• **Text**
Ensure Lambda function does not have cross account access

Error: Lambda function has cross account access

Bridgecrew Policy ID: BC_AWS_SERVERLESS_2
Severity: HIGH

Lambda function has cross account access


AWS Lambda permissions are determined by the IAM execution role associated with the function. With an elevated execution role, an attacker can control the privileges that your Lambda function has. Ensure that all your Amazon Lambda functions are configured to allow access only to trusted AWS accounts in order to protect against unauthorized cross account access (i.e. unknown function invocation requests).

We recommend you grant the IAM execution role the necessary permissions that your Lambda function needs, instead of providing administrative permissions.

Fix - Runtime

AWS Console

To change the policy using the AWS Console, follow these steps:

  1. Log in to the AWS Management Console at https://console.aws.amazon.com/.
  2. Open the Amazon Lambda console.
  3. Navigate to the AWS Lambda section, select Functions.
  4. For the function that you want to examine and access its configuration page, click the function's name.
  5. Select the Triggers tab, then click View function policy. The panel with the policy used to manage the function invocation permissions will expand.
  6. Inside the Lambda function policy box, identify the AWS account ARN.
  7. Remove AWS account ARN that grants cross account access.

• **The data**
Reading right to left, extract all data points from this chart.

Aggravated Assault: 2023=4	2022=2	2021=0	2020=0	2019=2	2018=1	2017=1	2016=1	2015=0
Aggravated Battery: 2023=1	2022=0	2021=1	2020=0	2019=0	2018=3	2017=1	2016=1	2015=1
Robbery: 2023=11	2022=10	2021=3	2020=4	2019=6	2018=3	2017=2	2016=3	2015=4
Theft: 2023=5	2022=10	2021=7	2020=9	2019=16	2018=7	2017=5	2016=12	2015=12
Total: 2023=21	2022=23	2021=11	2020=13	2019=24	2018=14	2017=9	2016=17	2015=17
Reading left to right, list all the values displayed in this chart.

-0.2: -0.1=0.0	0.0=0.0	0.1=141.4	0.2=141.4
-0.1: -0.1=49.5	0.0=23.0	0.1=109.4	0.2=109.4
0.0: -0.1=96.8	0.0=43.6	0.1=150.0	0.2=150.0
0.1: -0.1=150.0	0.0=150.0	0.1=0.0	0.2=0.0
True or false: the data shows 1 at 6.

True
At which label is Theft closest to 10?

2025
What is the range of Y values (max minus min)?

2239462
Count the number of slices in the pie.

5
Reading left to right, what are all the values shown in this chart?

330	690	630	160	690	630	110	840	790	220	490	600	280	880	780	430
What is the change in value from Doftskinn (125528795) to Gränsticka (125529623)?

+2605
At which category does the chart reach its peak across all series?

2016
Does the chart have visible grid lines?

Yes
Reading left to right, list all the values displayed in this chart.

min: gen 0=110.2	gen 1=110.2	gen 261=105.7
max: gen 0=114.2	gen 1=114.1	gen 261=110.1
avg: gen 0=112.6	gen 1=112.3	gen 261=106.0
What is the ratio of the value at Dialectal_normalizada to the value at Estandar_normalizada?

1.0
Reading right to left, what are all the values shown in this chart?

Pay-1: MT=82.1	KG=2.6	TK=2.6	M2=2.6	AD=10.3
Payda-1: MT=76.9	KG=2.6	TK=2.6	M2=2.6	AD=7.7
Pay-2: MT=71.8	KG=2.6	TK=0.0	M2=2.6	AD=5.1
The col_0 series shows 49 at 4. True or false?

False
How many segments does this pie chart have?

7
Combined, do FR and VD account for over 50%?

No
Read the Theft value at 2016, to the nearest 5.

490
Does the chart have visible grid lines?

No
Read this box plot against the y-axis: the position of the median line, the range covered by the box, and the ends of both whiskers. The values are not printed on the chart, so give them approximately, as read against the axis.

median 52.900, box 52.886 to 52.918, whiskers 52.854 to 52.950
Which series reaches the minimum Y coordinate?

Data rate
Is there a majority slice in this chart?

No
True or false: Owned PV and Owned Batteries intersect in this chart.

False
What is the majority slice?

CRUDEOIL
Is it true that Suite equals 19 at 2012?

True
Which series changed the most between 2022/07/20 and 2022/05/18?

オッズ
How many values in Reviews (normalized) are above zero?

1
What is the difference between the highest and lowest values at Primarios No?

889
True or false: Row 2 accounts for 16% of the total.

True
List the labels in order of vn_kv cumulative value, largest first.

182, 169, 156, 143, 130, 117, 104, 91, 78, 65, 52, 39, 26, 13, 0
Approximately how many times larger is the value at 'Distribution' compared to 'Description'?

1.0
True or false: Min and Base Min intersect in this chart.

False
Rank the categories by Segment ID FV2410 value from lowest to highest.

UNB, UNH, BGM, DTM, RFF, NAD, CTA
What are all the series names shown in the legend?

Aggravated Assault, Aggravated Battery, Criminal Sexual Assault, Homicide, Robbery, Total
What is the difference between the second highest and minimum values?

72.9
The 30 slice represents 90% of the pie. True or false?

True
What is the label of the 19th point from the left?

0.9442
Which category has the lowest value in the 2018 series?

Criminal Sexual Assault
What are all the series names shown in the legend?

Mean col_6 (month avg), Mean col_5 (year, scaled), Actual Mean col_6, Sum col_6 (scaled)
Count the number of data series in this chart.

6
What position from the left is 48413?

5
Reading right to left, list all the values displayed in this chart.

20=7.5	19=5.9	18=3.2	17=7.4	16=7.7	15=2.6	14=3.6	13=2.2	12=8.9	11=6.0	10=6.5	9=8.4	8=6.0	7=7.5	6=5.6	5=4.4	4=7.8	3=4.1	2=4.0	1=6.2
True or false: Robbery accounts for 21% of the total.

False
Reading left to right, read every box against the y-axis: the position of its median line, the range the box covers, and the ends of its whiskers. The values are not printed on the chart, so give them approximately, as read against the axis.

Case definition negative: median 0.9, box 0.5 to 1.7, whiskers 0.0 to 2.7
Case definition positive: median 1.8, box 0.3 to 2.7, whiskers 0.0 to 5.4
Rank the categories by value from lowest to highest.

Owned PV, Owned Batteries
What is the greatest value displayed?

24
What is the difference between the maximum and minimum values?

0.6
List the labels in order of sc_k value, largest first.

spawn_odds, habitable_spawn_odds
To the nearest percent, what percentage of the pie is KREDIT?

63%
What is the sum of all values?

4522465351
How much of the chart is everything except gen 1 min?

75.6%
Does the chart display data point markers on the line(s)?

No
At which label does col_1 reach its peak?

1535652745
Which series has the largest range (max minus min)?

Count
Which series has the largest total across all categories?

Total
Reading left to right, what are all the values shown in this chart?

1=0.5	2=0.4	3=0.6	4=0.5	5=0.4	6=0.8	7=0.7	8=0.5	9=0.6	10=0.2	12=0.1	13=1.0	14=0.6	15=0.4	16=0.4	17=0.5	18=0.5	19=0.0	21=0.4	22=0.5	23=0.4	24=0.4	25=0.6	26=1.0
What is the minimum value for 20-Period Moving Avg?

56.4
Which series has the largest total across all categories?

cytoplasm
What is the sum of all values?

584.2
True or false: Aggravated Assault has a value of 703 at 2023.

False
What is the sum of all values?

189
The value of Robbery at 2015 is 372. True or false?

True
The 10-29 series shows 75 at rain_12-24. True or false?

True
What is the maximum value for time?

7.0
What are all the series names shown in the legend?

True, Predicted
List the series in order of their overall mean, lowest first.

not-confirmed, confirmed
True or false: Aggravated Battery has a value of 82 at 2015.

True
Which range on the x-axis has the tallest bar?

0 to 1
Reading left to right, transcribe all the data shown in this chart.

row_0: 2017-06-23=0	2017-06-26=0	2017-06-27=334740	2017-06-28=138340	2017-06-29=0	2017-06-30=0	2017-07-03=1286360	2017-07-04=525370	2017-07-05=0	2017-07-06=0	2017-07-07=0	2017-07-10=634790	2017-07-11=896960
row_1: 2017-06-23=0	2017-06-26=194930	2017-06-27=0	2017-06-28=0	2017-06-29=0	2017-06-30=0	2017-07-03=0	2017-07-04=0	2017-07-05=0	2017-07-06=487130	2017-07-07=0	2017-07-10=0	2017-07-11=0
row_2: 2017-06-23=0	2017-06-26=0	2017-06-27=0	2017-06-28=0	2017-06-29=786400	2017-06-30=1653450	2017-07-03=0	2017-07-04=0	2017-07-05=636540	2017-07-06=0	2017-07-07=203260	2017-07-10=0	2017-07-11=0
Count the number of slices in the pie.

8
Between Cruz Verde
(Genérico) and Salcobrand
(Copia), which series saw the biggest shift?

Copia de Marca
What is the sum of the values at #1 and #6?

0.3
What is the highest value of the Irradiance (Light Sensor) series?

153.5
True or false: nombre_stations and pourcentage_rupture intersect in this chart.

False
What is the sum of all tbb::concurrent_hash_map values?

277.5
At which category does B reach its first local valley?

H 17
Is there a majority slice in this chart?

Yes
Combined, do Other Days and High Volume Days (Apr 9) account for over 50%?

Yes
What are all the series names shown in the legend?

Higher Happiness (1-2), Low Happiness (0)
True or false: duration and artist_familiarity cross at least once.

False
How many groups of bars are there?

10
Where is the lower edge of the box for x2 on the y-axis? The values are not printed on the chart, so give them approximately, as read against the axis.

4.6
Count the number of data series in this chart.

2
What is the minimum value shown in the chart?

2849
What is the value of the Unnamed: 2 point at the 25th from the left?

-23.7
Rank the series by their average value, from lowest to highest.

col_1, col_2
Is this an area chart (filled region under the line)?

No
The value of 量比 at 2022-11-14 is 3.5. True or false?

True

• **Instructions for the task**
Translate this sentence from the Lambda cross-account access text into Spanish: "We recommend you grant the IAM execution role the necessary permissions that your Lambda function needs, instead of providing administrative permissions."

• **Finished exercise**
Recomendamos que conceda al rol de ejecución de IAM los permisos necesarios que requiere su función Lambda, en lugar de proporcionarle permisos administrativos.